Foundation for P.R. unveils visitor economy study
An important part of the local economy, and the only one showing growth, tourism represents a great opportunity for growth in the short and medium term for Puerto Rico, according to the findings of a study released by the Foundation for Puerto Rico Wednesday.
The “Visitor Economy: From knowledge to action” report is the first of several research efforts developed by the Foundation in favor of the development of the island’s visitor economy. It uses available data of the sector to provide a framework of Puerto Rico’s tourism industry It also presents the concept of the visitor economy and the benefits that it represents for the economic development of Puerto Rico.

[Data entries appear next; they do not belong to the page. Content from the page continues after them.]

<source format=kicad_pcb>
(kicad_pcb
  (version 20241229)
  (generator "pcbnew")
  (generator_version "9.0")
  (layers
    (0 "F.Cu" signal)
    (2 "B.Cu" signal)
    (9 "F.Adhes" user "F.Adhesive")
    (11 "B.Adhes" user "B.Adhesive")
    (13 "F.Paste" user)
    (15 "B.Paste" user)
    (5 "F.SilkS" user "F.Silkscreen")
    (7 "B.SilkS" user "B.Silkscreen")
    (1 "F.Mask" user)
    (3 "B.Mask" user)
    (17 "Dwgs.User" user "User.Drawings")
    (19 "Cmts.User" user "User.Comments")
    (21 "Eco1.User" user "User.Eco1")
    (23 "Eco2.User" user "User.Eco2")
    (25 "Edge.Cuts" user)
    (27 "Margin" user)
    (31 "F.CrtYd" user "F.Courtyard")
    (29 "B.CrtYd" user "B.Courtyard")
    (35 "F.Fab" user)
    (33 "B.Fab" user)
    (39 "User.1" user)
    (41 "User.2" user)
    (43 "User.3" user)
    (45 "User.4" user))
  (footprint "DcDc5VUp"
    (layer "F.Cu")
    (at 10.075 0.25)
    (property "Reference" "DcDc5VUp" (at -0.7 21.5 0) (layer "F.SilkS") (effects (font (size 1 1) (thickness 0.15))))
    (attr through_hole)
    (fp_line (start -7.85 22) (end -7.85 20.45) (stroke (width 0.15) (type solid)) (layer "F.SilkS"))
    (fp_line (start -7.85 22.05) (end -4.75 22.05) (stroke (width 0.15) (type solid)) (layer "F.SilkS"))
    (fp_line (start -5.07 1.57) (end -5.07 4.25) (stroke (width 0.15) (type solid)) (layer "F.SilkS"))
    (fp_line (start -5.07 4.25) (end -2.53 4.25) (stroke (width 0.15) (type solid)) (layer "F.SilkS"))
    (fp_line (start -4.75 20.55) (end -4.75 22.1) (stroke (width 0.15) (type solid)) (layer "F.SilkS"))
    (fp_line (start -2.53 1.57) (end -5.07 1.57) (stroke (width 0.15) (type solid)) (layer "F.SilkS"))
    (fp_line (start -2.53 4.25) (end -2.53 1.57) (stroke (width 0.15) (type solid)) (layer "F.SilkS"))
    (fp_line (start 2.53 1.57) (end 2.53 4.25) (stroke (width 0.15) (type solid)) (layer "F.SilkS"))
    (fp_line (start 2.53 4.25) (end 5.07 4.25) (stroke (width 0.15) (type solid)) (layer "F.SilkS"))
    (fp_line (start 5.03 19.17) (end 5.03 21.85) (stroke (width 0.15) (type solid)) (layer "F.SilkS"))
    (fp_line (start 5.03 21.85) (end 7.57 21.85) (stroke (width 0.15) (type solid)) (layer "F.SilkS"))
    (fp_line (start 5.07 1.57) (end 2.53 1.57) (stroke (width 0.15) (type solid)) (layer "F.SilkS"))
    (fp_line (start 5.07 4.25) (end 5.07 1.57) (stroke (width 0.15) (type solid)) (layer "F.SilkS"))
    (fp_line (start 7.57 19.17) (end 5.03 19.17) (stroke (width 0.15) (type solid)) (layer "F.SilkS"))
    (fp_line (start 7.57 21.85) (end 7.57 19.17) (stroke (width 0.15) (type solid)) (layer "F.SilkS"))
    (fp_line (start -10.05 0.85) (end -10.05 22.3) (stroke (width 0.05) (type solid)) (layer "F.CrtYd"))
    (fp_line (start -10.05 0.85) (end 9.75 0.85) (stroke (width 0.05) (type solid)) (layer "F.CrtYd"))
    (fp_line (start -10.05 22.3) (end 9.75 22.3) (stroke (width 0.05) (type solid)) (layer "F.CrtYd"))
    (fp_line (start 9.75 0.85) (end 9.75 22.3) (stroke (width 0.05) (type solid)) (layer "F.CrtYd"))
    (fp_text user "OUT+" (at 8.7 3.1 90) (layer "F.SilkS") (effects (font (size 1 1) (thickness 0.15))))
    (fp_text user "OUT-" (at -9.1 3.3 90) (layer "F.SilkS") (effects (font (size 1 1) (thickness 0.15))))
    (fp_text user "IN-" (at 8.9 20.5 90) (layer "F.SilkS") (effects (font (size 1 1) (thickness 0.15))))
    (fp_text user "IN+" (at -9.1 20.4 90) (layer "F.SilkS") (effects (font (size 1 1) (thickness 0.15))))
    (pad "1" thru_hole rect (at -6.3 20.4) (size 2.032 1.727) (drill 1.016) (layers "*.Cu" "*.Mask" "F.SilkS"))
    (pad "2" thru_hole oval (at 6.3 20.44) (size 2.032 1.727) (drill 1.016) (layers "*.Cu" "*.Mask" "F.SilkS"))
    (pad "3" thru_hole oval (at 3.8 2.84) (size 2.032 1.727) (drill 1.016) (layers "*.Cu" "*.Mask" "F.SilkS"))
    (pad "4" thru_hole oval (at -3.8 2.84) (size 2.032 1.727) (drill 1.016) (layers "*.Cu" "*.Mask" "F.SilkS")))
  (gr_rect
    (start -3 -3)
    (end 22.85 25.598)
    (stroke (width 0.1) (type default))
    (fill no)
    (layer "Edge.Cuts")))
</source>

“In FPR, we are contributing with knowledge to provide continuity to existing efforts and to support the development of the tourist sector facilitating, in this case, a framework that can tell us where we are, and toward where we should be heading so that the sector can grow”, said FPR Chairman Jon Borschow.
“If we consider tourism our first priority as an important part of our economic strategy, we can sustain an accelerated growth that would change the economic trajectory of the island,” he said.
To understand how Puerto Rivo can strengthen and accelerate the growth of the tourism sector, the nonprofit believed it had to begin by analyzing its present state, said Arnaldo Cruz, the FPR’s director of research and analysis.
“We also believed its was important to evaluate the global trends and panorama of the sector,” he said. This is the first of several research efforts developed by the FPR in favor of the development of a visitor economy on the island.
“The first part of the document aims to explain industry concepts and definitions since it is important to know that all travelers who enter Puerto Rico are not tourists and we need to be able to distinguish between these two categories,” Cruz said.
There are other important distinctions that are further explained in the document that are fundamental to correctly segment the activity of the visitors and to measure the contribution they make to the visitor economy. Data collection was the greatest challenge in preparing this study, he added.
In Puerto Rico, measuring the tourism industry is a particular challenge because the vast majority of travelers arrive on domestic flights from the U.S mainland and they do not pass through immigration and customs, where these data are typically collected. The challenge expands to the rest of the sector’s data chain, as Puerto Rico lacks a tourism statistics system and in many occasions, the information available does not fulfill the World Tourism Organization’s international guidelines, FPR officials said.
The report introduces the concept of the visitor economy, with the purpose of expanding the understanding of the impact of the tourism industry. The economic model proposed within the visitor economy not only examines the direct impact the tourism industry has on the island, but also measures the indirect impacts it has on the supply chain of good and services, as well as the induced effects it has on the general economy.
In the 2015 the number of visitors at the global level increased by 4 percent, similar to the growth rate of previous years. Puerto Rico also has been growing since 2009, but at a smaller rate than the global trends; whereas the growth of the Caribbean region surpasses the island growth. At present, Puerto Rico receives 14 percent of the region’s visitors, losing the dominant position it held decades ago.
“The robust and increasing regional demand indicates that there is still much space to grow and to develop this sector in Puerto Rico,” Borschow said. “For that reason, this report promotes the public creation of a coherent, political and effective strategy for the development of the tourism industry that works in an integrated way, inserting all the elements that generally affect the growth of the sector and the economy.”
The visitor economy provides helps all sectors of the economy, promotes job creation, spurs community-based entrepreneurship and self-management, reduces poverty, increases outside investment and exports, improves infrastructure, and preserves cultural and natural patrimonies, among others, the FPR said.